Cichon Sven, Craddock Nick, Daly Mark, Faraone Stephen V, Gejman Pablo V, Kelsoe John, Lehner Thomas, Levinson Douglas F, Moran Audra, Sklar Pamela, Sullivan Patrick F
Am J Psychiatry. 2009 May;166(5):540-56. doi: 10.1176/appi.ajp.2008.08091354. Epub 2009 Apr 1.

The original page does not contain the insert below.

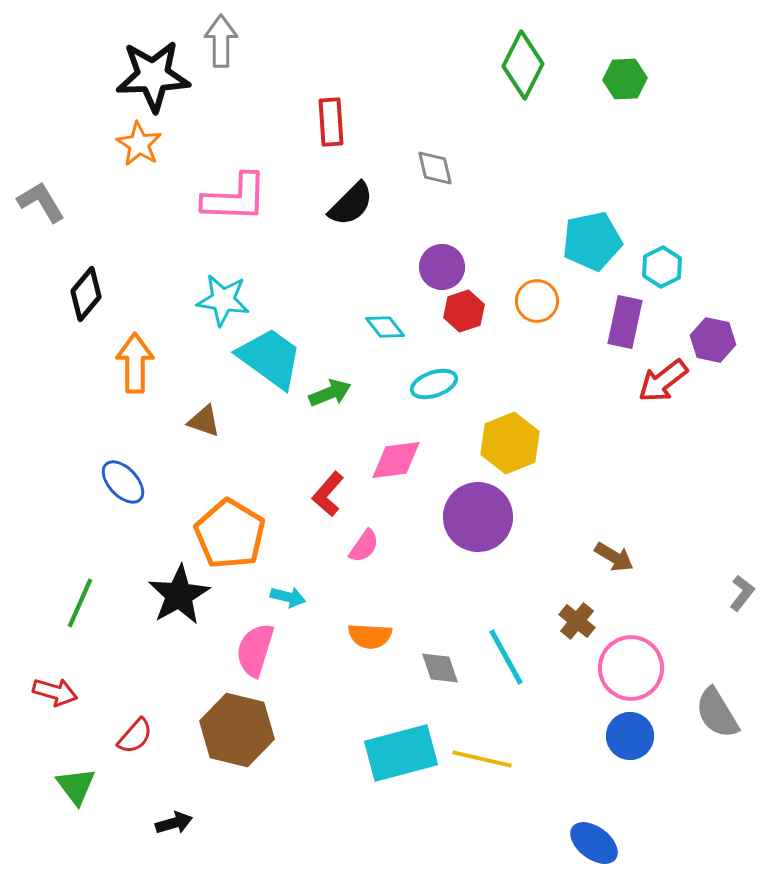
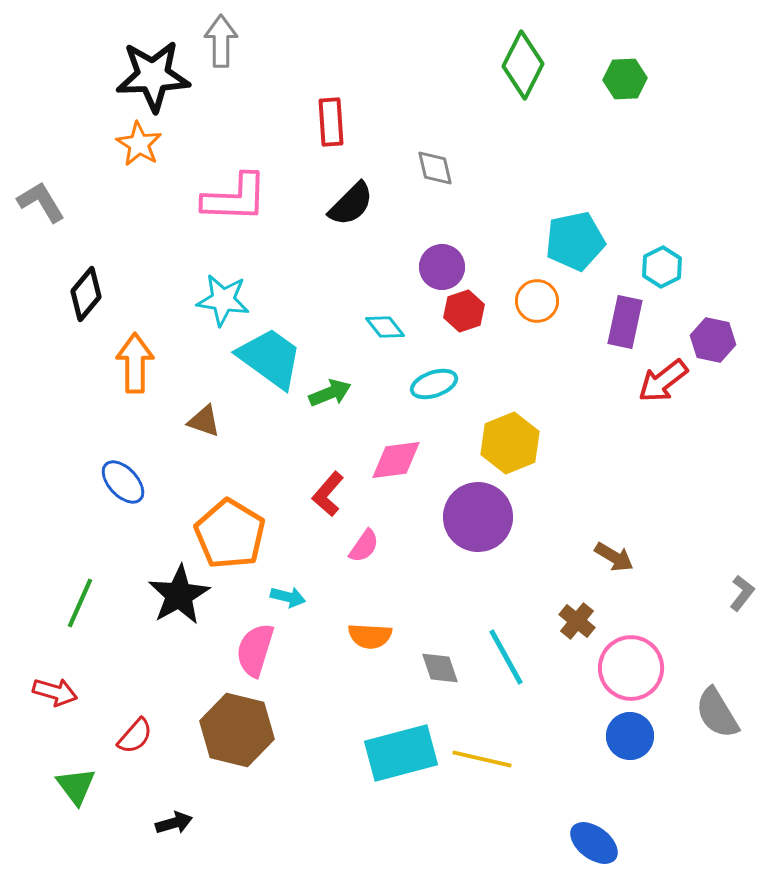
cyan pentagon at (592, 241): moved 17 px left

The authors conducted a review of the history and empirical basis of genomewide association studies (GWAS), the rationale for GWAS of psychiatric disorders, results to date, limitations, and plans for GWAS meta-analyses.
A literature review was carried out, power and other issues discussed, and planned studies assessed.
Most of the genomic DNA sequence differences between any two people are common (frequency >5%) single nucleotide polymorphisms (SNPs). Because of localized patterns of correlation (linkage disequilibrium), 500,000 to 1,000,000 of these SNPs can test the hypothesis that one or more common variants explain part of the genetic risk for a disease. GWAS technologies can also detect some of the copy number variants (deletions and duplications) in the genome. Systematic study of rare variants will require large-scale resequencing analyses. GWAS methods have detected a remarkable number of robust genetic associations for dozens of common diseases and traits, leading to new pathophysiological hypotheses, although only small proportions of genetic variance have been explained thus far and therapeutic applications will require substantial further effort. Study design issues, power, and limitations are discussed. For psychiatric disorders, there are initial significant findings for common SNPs and for rare copy number variants, and many other studies are in progress.
GWAS of large samples have detected associations of common SNPs and of rare copy number variants with psychiatric disorders. More findings are likely, since larger GWAS samples detect larger numbers of common susceptibility variants, with smaller effects. The Psychiatric GWAS Consortium is conducting GWAS meta-analyses for schizophrenia, bipolar disorder, major depressive disorder, autism, and attention deficit hyperactivity disorder. Based on results for other diseases, larger samples will be required. The contribution of GWAS will depend on the true genetic architecture of each disorder.
作者对全基因组关联研究(GWAS)的历史和实证基础、精神疾病GWAS的基本原理、迄今的研究结果、局限性以及GWAS荟萃分析计划进行了综述。
进行文献综述,讨论效能及其他问题,并评估计划中的研究。
任意两个人之间的大多数基因组DNA序列差异是常见的(频率>5%)单核苷酸多态性(SNP)。由于局部的相关性模式(连锁不平衡),其中50万至100万个SNP能够检验一个或多个常见变异解释疾病部分遗传风险的假设。GWAS技术还能检测基因组中的一些拷贝数变异(缺失和重复)。对罕见变异的系统研究将需要大规模的重测序分析。GWAS方法已检测到大量针对数十种常见疾病和性状的稳健遗传关联,从而产生了新的病理生理假设,尽管到目前为止仅解释了一小部分遗传变异,且治疗应用还需要付出巨大的进一步努力。文中讨论了研究设计问题、效能及局限性。对于精神疾病,常见SNP和罕见拷贝数变异已有初步的重要发现,还有许多其他研究正在进行中。
对大样本的GWAS已检测到常见SNP和罕见拷贝数变异与精神疾病之间的关联。可能会有更多发现,因为更大的GWAS样本能检测到更多效应较小的常见易感性变异。精神疾病GWAS联盟正在对精神分裂症、双相情感障碍、重度抑郁症、自闭症和注意力缺陷多动障碍进行GWAS荟萃分析。基于其他疾病的研究结果,将需要更大的样本。GWAS的贡献将取决于每种疾病的真实遗传结构。